Saint François de Sales : un maître de la joie spirituelle

Il fut un pasteur en période de crise, évêque en exil ayant écrit un chef d’œuvre : Le Traité de l’amour de Dieu

La joie est le signe de l’abandon de notre volonté dans les mains de Dieu et prouve alors notre attachement, notre amour de Dieu. « Il faudrait songer à changer l’enseigne ! » dit St François, un jour à Ste Jeanne de Chantal alors qu’elle portait une très belle robe : « Vous songez à vous remarier ? »

Comment devenir joyeux ? En faisant comme si on l’était. Le démon a pouvoir sur notre imagination pour nous faire tomber dans son piège ; alors il faut prendre le contrecoup de la tristesse en disant les mots de la joie, en y croyant, en y restant. On peut dire qu’on aime quelqu’un avec lequel on a du mal quand on lui veut du bien.

L’eucharistie est une nourriture qui nous soutient dans les combats de la vie, le viatique pour ne pas défaillir en chemin (effet de la communion) ; la mission du directeur spirituel est de rassurer. Dieu est le vrai directeur de nos âmes avec l’Esprit Saint qui nous guide pour vivre l’Évangile.
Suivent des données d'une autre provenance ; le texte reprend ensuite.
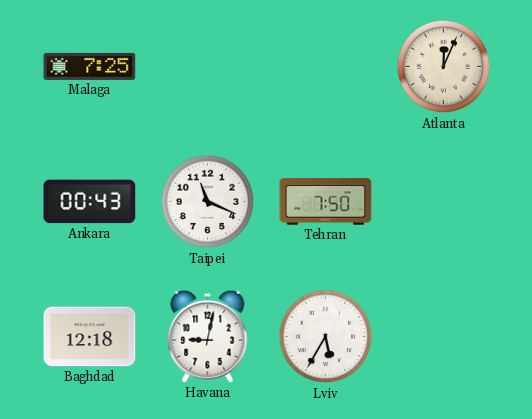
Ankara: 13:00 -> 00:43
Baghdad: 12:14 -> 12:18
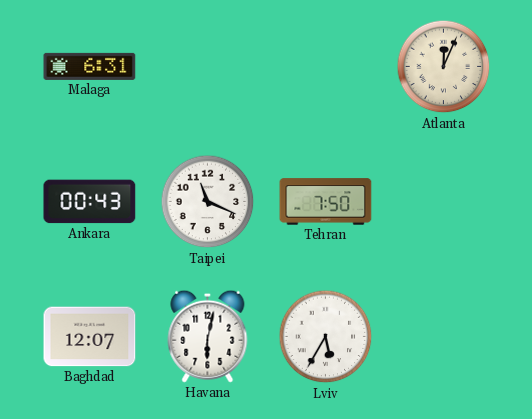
Malaga: 7:25 -> 6:31
Baghdad: 12:18 -> 12:07
Havana: 9:02 -> 6:02
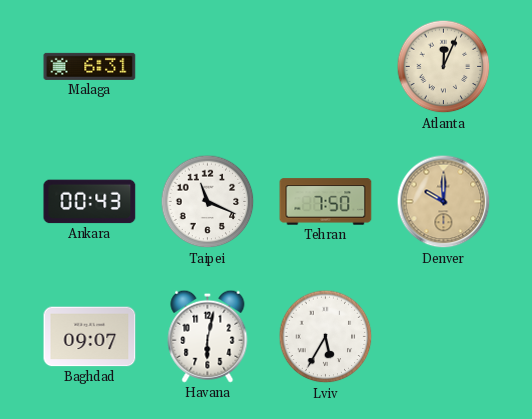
Denver: none -> 10:00
Baghdad: 12:07 -> 09:07
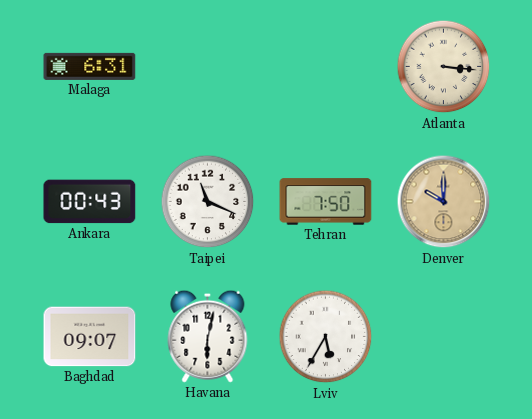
Atlanta: 12:04 -> 3:16
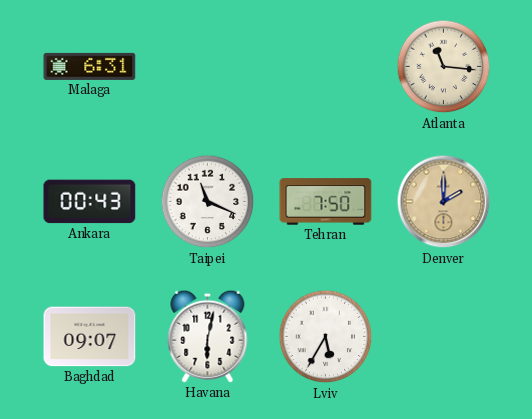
Atlanta: 3:16 -> 11:16
Denver: 10:00 -> 2:00
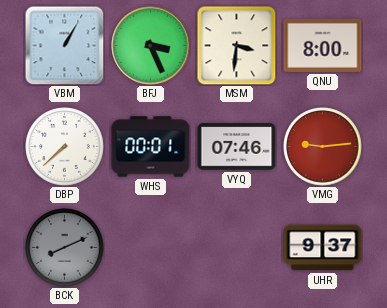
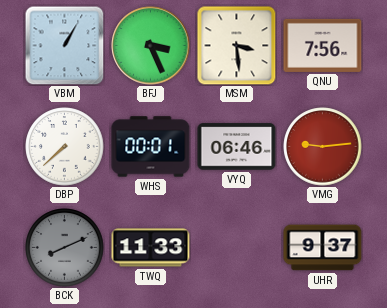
MSM: 3:31 -> 3:29
QNU: 8:00 -> 7:56
VYQ: 07:46 -> 06:46
TWQ: none -> 11:33
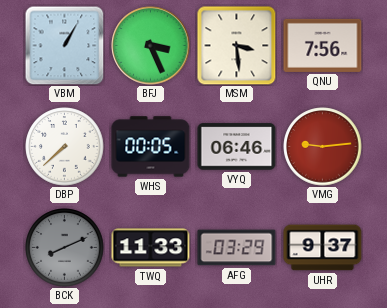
WHS: 00:01 -> 00:05
AFG: none -> 03:29
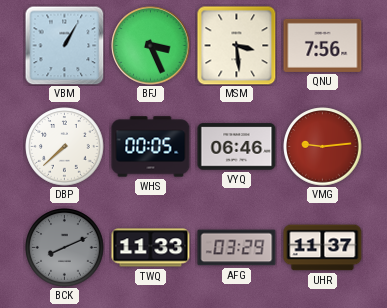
UHR: 9:37 -> 11:37
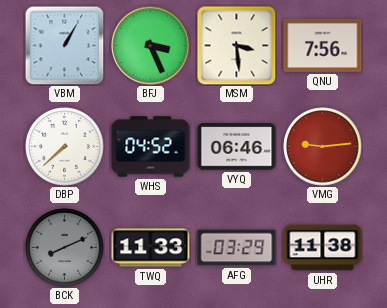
WHS: 00:05 -> 04:52
UHR: 11:37 -> 11:38
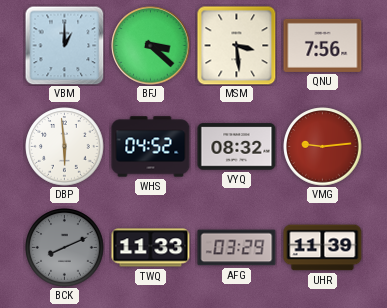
VBM: 1:05 -> 1:00
BFJ: 3:26 -> 3:22
DBP: 7:38 -> 5:59
VYQ: 06:46 -> 08:32
UHR: 11:38 -> 11:39
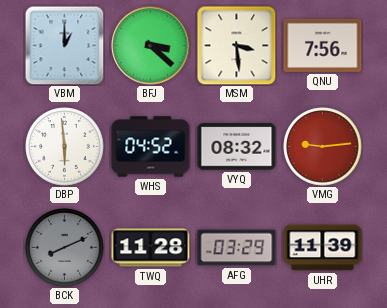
TWQ: 11:33 -> 11:28
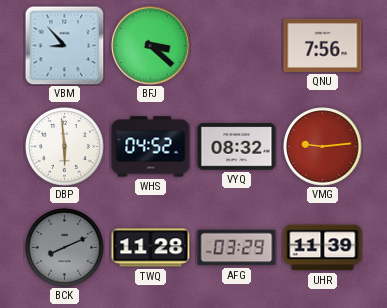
VBM: 1:00 -> 8:53
MSM: 3:29 -> none
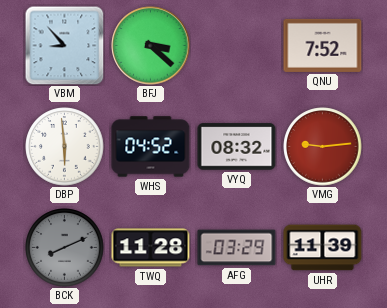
QNU: 7:56 -> 7:52
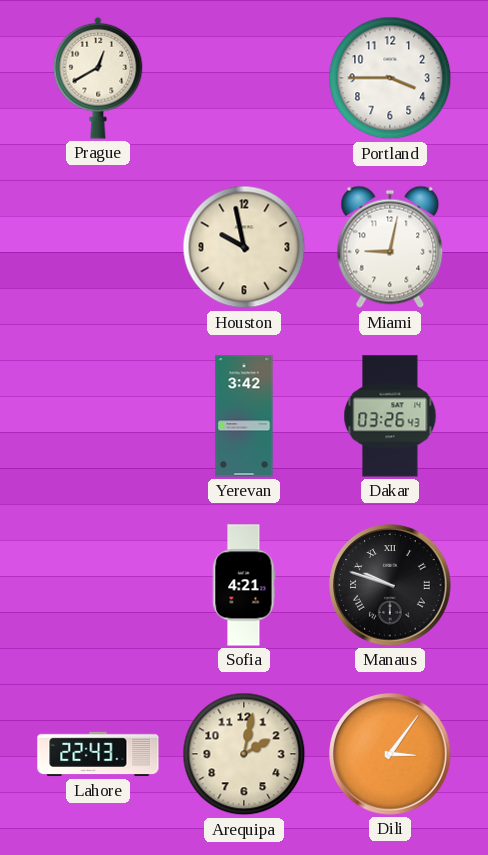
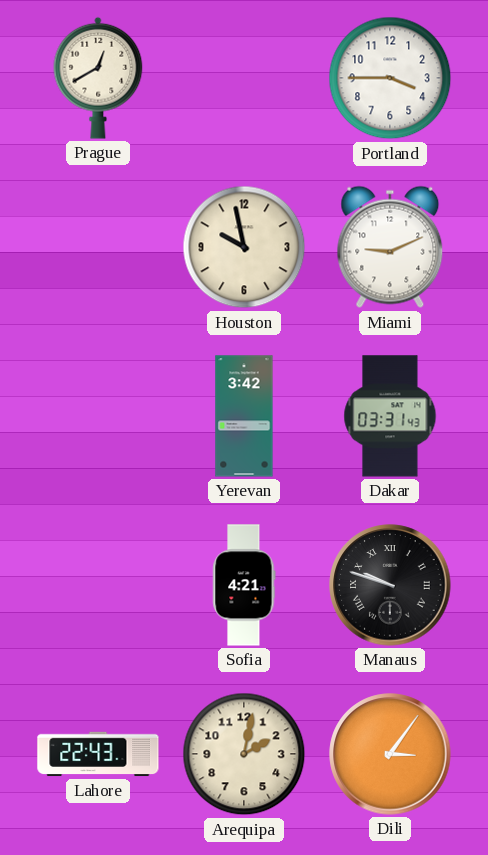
Miami: 9:02 -> 9:11
Dakar: 03:26 -> 03:31
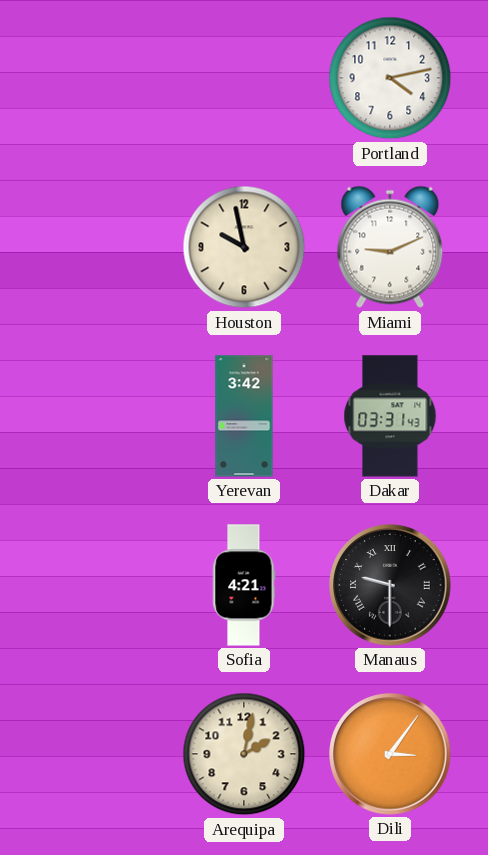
Prague: 12:40 -> none
Portland: 3:45 -> 4:13
Manaus: 9:48 -> 9:30
Lahore: 22:43 -> none
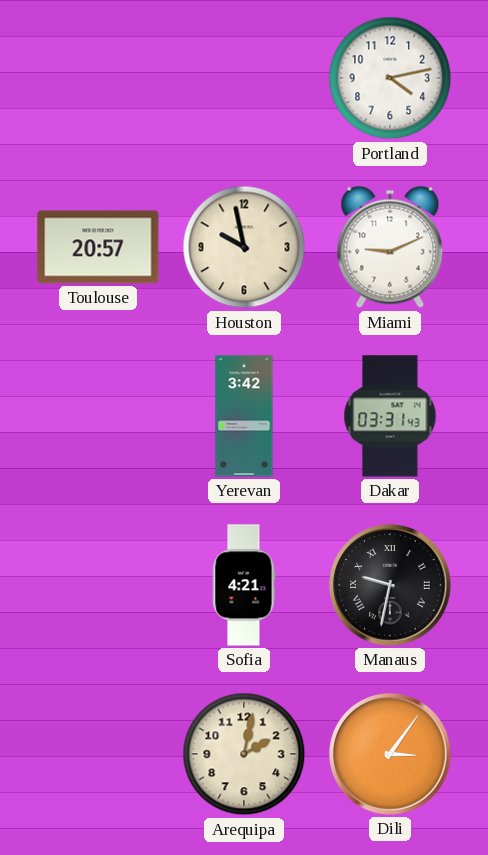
Toulouse: none -> 20:57
Manaus: 9:30 -> 9:32
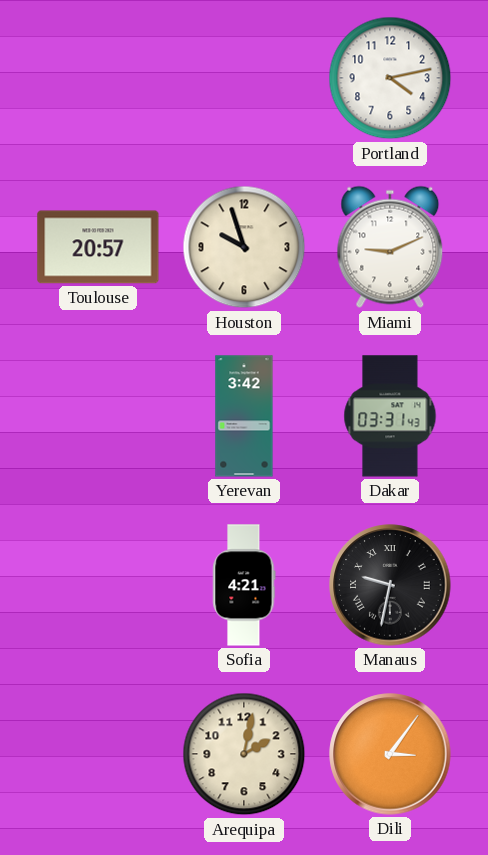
Houston: 9:58 -> 9:57
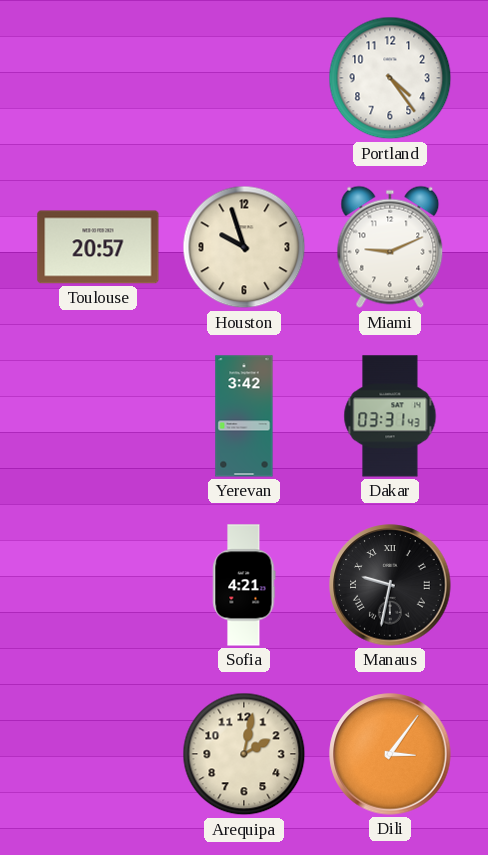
Portland: 4:13 -> 4:24
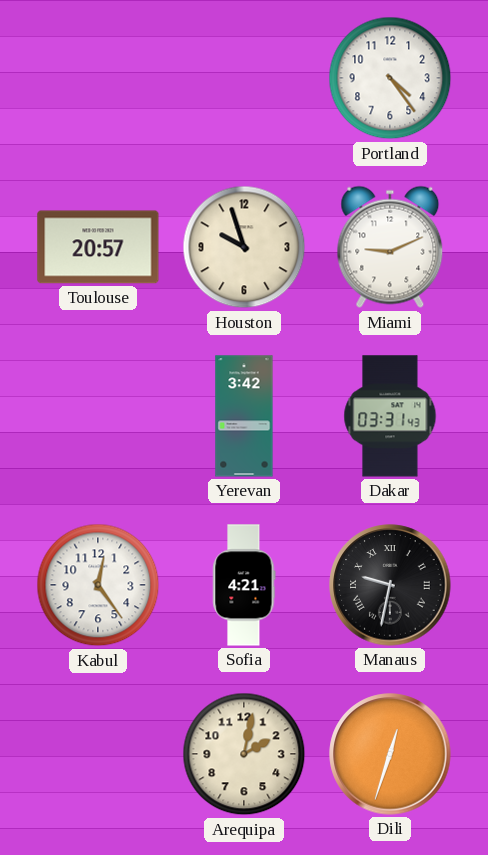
Kabul: none -> 12:24
Dili: 3:06 -> 12:33
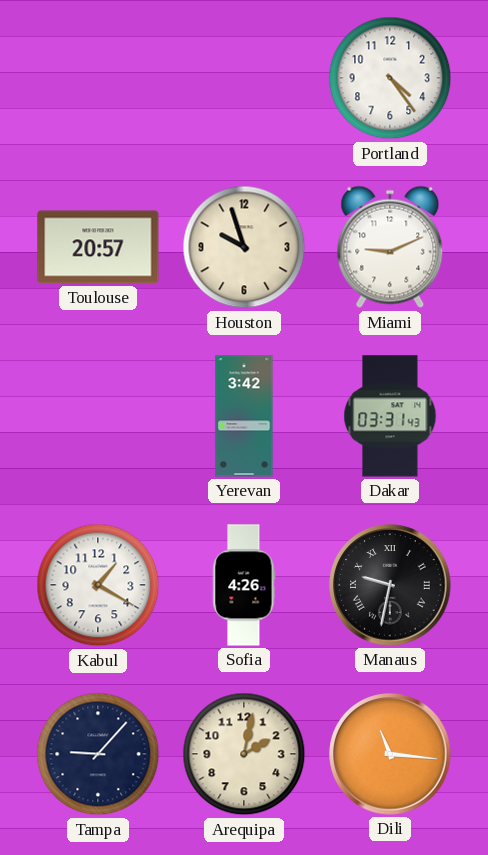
Kabul: 12:24 -> 1:20
Sofia: 4:21 -> 4:26
Tampa: none -> 9:07
Dili: 12:33 -> 11:16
Le Seigneur nous a créés pour la joie du ciel qui commence au baptême. Ce qui compte, c’est notre fidélité à cette vie de la grâce par la prière, la lecture de la parole de Dieu, moyen ordinaire de notre salut.
C’est aussi dans l’accomplissement de notre devoir d’état que nous faisons l’expérience de la présence de Dieu et que nous goûtons à la joie.